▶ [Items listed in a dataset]
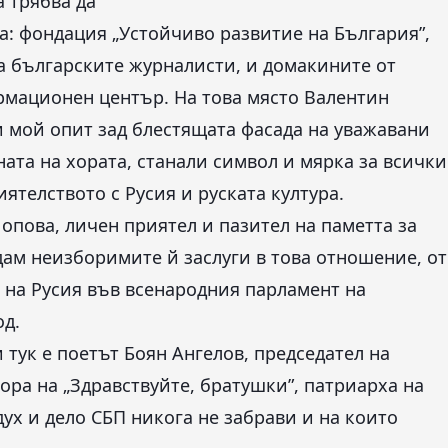
 трябва да
а: фондация „Устойчиво развитие на България”,
а българските журналисти, и домакините от
рмационен център. На това място Валентин
и мой опит зад блестящата фасада на уважавани
ата на хората, станали символ и мярка за всички
ятелството с Русия и руската култура.
Шопова, личен приятел и пазител на паметта за
дам неизборимите й заслуги в това отношение, от
т на Русия във всенародния парламент на
од.
тук е поетът Боян Ангелов, председател на
ора на „Здравствуйте, братушки”, патриарха на
ух и дело СБП никога не забрави и на които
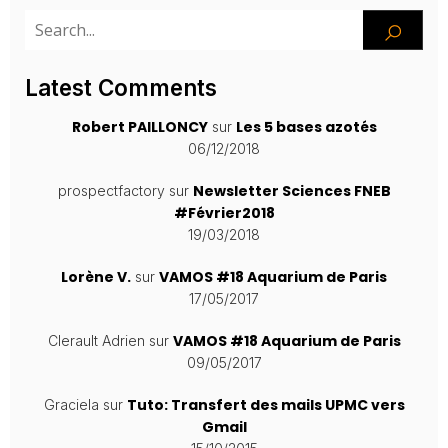
Latest Comments
Robert PAILLONCY
Les 5 bases azotés
sur
06/12/2018
Newsletter Sciences FNEB
prospectfactory
sur
#Février2018
19/03/2018
Lorène V.
VAMOS #18 Aquarium de Paris
sur
17/05/2017
VAMOS #18 Aquarium de Paris
Clerault Adrien
sur
09/05/2017
Tuto: Transfert des mails UPMC vers
Graciela
sur
Gmail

▶ [TASK ITEM] Copy exactly the line that contains "Robert PAILLONCY" and every line after it through the end of the entries, with nothing added.

▶ [WRITTEN RESPONSE]
Robert PAILLONCY
Les 5 bases azotés
sur
06/12/2018
Newsletter Sciences FNEB
prospectfactory
sur
#Février2018
19/03/2018
Lorène V.
VAMOS #18 Aquarium de Paris
sur
17/05/2017
VAMOS #18 Aquarium de Paris
Clerault Adrien
sur
09/05/2017
Tuto: Transfert des mails UPMC vers
Graciela
sur
Gmail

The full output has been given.